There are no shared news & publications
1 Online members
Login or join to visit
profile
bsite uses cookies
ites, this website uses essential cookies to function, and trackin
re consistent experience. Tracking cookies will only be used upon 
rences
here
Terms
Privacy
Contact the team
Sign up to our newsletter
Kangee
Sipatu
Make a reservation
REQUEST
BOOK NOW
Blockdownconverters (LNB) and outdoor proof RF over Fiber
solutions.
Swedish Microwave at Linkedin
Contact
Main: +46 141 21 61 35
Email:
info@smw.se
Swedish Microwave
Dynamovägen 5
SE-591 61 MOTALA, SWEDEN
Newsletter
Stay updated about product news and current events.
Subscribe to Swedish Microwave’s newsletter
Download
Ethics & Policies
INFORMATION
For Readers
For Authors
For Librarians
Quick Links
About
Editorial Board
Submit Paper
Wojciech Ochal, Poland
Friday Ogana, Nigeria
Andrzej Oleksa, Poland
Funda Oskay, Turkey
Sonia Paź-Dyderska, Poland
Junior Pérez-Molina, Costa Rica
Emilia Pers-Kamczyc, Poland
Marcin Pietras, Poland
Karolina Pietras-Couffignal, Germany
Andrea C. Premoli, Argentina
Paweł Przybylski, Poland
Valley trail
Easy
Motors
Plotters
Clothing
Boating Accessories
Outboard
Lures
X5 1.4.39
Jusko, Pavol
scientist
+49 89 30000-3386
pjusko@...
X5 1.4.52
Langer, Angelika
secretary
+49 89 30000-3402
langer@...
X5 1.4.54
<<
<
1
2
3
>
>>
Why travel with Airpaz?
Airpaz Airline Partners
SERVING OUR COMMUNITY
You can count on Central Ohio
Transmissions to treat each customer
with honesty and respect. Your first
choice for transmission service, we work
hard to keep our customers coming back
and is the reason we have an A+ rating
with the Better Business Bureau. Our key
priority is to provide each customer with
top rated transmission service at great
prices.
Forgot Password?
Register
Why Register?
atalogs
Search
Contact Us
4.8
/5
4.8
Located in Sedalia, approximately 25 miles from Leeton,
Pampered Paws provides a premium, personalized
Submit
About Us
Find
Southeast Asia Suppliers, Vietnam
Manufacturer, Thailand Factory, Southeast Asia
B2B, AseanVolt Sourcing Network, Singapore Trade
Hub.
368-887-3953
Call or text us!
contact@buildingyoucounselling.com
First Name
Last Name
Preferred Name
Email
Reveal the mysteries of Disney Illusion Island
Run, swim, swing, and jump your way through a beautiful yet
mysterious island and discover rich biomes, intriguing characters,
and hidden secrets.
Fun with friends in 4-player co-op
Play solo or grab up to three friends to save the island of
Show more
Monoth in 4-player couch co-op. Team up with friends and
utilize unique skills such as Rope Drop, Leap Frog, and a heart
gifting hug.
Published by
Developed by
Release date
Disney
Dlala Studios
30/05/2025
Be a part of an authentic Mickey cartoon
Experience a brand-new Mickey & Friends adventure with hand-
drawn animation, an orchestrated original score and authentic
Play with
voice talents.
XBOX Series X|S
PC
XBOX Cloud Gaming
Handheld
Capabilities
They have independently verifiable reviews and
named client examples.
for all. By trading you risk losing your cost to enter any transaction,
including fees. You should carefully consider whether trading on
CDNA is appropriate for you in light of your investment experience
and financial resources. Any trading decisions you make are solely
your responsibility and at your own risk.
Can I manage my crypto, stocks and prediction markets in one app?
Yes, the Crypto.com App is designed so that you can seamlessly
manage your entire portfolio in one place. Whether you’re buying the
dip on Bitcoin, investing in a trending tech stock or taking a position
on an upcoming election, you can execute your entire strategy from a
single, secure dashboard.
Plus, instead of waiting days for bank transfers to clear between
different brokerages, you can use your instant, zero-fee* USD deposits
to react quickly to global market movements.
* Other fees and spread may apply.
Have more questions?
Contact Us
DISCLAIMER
= = = = =
All lines from the one containing "Fun with friends in 4-player co-op" through the end of the data, and no others, are to be given again word for word.

Fun with friends in 4-player co-op
Play solo or grab up to three friends to save the island of
Show more
Monoth in 4-player couch co-op. Team up with friends and
utilize unique skills such as Rope Drop, Leap Frog, and a heart
gifting hug.
Published by
Developed by
Release date
Disney
Dlala Studios
30/05/2025
Be a part of an authentic Mickey cartoon
Experience a brand-new Mickey & Friends adventure with hand-
drawn animation, an orchestrated original score and authentic
Play with
voice talents.
XBOX Series X|S
PC
XBOX Cloud Gaming
Handheld
Capabilities
They have independently verifiable reviews and
named client examples.
for all. By trading you risk losing your cost to enter any transaction,
including fees. You should carefully consider whether trading on
CDNA is appropriate for you in light of your investment experience
and financial resources. Any trading decisions you make are solely
your responsibility and at your own risk.
Can I manage my crypto, stocks and prediction markets in one app?
Yes, the Crypto.com App is designed so that you can seamlessly
manage your entire portfolio in one place. Whether you’re buying the
dip on Bitcoin, investing in a trending tech stock or taking a position
on an upcoming election, you can execute your entire strategy from a
single, secure dashboard.
Plus, instead of waiting days for bank transfers to clear between
different brokerages, you can use your instant, zero-fee* USD deposits
to react quickly to global market movements.
* Other fees and spread may apply.
Have more questions?
Contact Us
DISCLAIMER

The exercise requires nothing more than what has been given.